A citizens’ advisory committee appointed to advise the Texas Transportation Commission agrees with Texas Farm Bureau that the Trans-Texas Corridor (TTC) concept needs to be scrapped and new avenues explored to meet the Lone Star State's transportation needs, according to TFB President Kenneth Dierschke.

“This advisory committee does not support the TTC concept,” A Citizens’ Report on the Current and Future Needs of the I-35 Corridor, issued Nov. 12, stated. “Instead we recommend a more inclusive solution that respects local communities and private property rights while addressing statewide and local transportation needs.”

Dierschke said the state’s largest farm organization agrees with many of the report recommendations, especially as they relate to minimizing the impact of the proposed transportation project on rural Texas.

“We all recognize the need to address the future transportation concerns of a growing state,” Dierschke said. “However, Texas Farm Bureau members believe common sense needs to be brought into the process and that a healthy respect must be maintained for the rights of private property owners.”

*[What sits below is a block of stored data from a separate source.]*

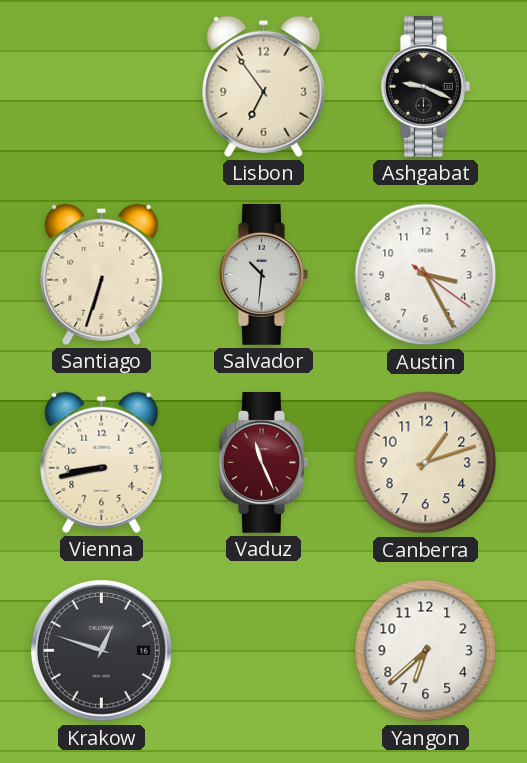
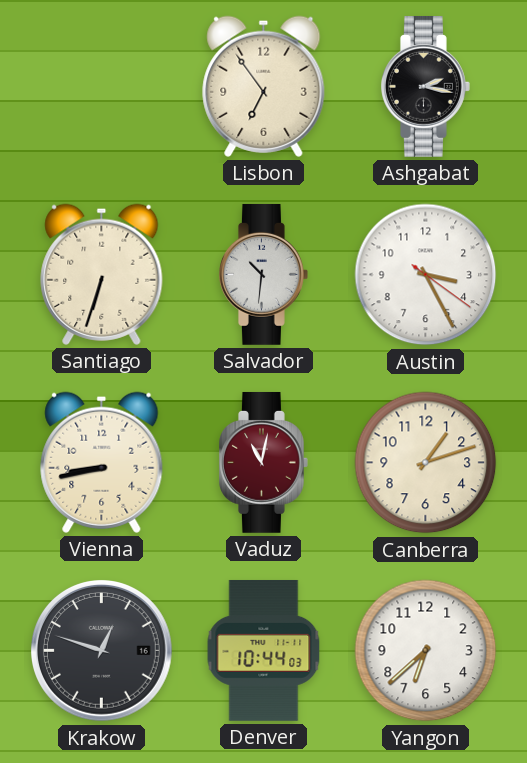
Ashgabat: 9:19 -> 2:17
Vaduz: 11:26 -> 11:02
Denver: none -> 10:44
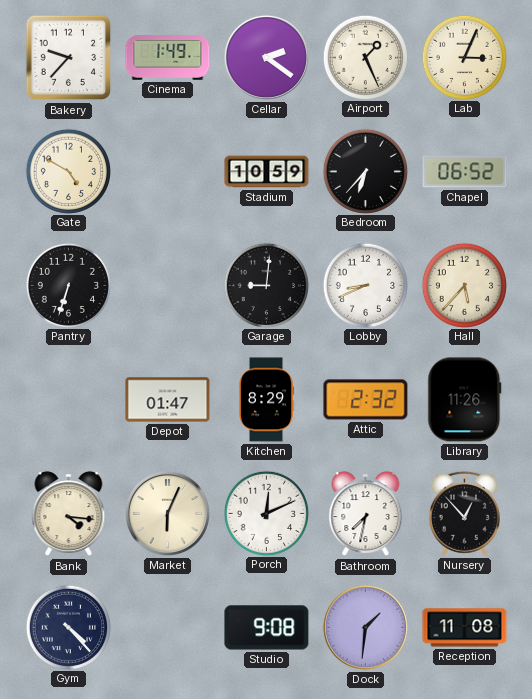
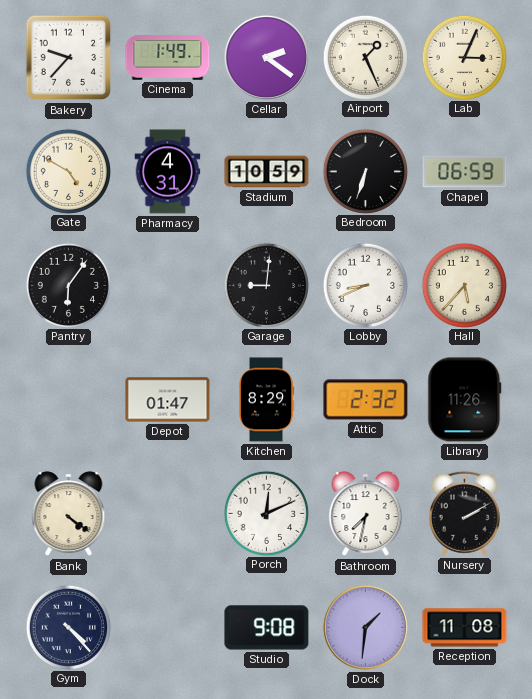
Pharmacy: none -> 4:31
Bedroom: 6:37 -> 6:33
Chapel: 06:52 -> 06:59
Pantry: 6:33 -> 6:06
Bank: 4:16 -> 4:21
Market: 6:04 -> none
Nursery: 12:53 -> 2:10
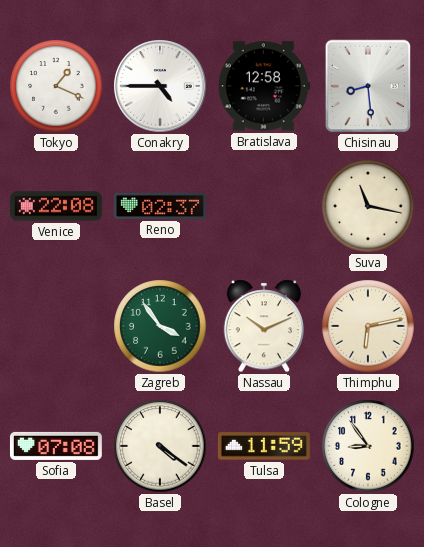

The report said existing rights of way, wherever possible, should be considered first when determining the transportation needs of Texans. When additional right of way is necessary, acquisition should be limited in nature, it said. For new alignments, the report suggested local elected officials be able to fully consider alternatives and decisions so that the “best choices are made for the benefits of all users of I-35.”

“Of great importance to all Texas citizens is the acknowledgement by the committee that all efforts should be made to minimize the impact to private property owners,” Dierschke said. “That’s something Farm Bureau has been preaching from the beginning.”

Specifically, the report recommended that the Texas Department of Transportation (TxDOT) should coordinate with “Texas Farm Bureau and other agricultural groups on how to minimize the impacts on the farming and ranching community, as well as improve safety.” The report also recommended that farmers and ranchers, whose land will be divided by a transportation project, be consulted early when determining placement and cost of agricultural crossings to ensure adequate spacing and minimum inconvenience.

The committee is one of two citizens’ advisory committees, representing a cross-section of community and business leaders, land owners, local transportation experts and other interested parties, appointed to advise the Texas Transportation Commission on the planning of the I-35 and I-69 corridors. The I-35 report cites impacts of corridor development, including economic, political, societal and other concerns. A report by the I-69 committee is expected in the next few weeks.